Cobalt is key to the production of electric vehicles but mining the metal comes fraught with ethical concerns that the CCC has been accused of ignoring
A team of academics have condemned the Committee on Climate Change (CCC) for failing to address supply chain issues involved with the production of electric vehicles in its report calling on government to reach net zero emissions by 2050.
The group, which comprises geologists from Exeter, Leicester and Southampton universities in addition to the Natural History Museum and British Geological Survey, said the advisory body’s disregard for the ethical implications associated with sourcing cobalt was of particular concern.
They predict in order to meet the UK’s ambitious target, which involves switching exclusively to electric vehicles by 2035, would mean importing almost twice as much of the metal, critical to the production of batteries, as is currently consumed by the whole of Europe.
“The CCC’s report entirely omits the challenge of the metal resources needed to produce the vehicles that will lead to this revolution,” read their report, which stressed the importance of seeking a “solution for the resource supply challenge.”

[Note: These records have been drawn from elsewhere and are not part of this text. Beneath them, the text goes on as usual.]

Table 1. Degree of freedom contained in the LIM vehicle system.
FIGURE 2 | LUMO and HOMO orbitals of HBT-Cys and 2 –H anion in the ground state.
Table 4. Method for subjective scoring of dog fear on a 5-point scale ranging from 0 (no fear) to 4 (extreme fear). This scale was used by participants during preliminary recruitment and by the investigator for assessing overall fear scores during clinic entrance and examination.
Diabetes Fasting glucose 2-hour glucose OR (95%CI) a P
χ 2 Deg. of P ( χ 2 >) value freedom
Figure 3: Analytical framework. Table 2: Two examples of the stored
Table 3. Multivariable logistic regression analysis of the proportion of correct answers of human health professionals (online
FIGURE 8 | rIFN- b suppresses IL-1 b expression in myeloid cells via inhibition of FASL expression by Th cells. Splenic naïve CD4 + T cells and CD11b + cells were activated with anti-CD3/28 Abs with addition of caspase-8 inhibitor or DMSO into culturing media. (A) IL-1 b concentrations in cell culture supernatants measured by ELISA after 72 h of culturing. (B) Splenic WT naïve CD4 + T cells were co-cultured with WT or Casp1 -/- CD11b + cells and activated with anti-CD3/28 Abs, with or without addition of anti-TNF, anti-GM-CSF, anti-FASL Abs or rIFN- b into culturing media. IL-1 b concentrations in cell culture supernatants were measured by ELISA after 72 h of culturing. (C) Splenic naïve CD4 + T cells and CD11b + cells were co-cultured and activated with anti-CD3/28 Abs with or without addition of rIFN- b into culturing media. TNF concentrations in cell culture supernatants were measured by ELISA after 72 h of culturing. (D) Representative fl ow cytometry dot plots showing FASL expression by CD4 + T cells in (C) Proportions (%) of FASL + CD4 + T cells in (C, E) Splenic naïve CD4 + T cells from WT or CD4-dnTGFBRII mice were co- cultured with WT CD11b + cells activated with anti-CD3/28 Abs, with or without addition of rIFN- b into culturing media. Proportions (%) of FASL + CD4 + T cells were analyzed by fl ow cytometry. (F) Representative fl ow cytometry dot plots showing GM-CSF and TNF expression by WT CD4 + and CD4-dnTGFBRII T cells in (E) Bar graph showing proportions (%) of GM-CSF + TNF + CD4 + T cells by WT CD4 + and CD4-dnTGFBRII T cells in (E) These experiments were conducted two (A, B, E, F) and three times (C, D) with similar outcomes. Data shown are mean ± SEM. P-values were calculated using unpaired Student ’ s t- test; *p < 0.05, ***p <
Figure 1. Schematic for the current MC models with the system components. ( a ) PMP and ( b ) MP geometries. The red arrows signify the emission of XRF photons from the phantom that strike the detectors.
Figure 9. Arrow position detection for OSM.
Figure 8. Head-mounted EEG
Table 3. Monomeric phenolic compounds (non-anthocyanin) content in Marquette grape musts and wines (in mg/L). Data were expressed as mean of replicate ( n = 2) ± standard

Cobalt: Key to electric vehicles but fraught with complication
Global Data’s Mike Orme, a senior analyst with the market intelligence firm’s thematic research team, believes the lithium ion battery will become the new oil barrel by 2025 as the world drives to electrify its vehicles and run its power grids on battery-based energy storage.
However, the overwhelming majority of cobalt, key to battery production, is located within the Democratic Republic of Congo (DRC), where ethical supply chain issues abound from child labour to workers on less than 50p a day.
“About 70% of the world’s cobalt comes from DRC, with Cuba leading the rest of the world with a mere 5%, although investment is now slowly going into Idaho, Alaska and Australia to extract cobalt from nickel deposits as the US, in particular, wakes up to the situation,” explains Mr Orme.
“It is an essential element within lithium battery cells – along with lithium, nickel and manganese, it makes up the metal oxide slurry of the battery cell’s cathode from which electricity is generated.
“The metal acts as the cathode stabiliser and helps stop batteries overheating, going up in flames or exploding, which they can and still do despite having cobalt in their cathodes.”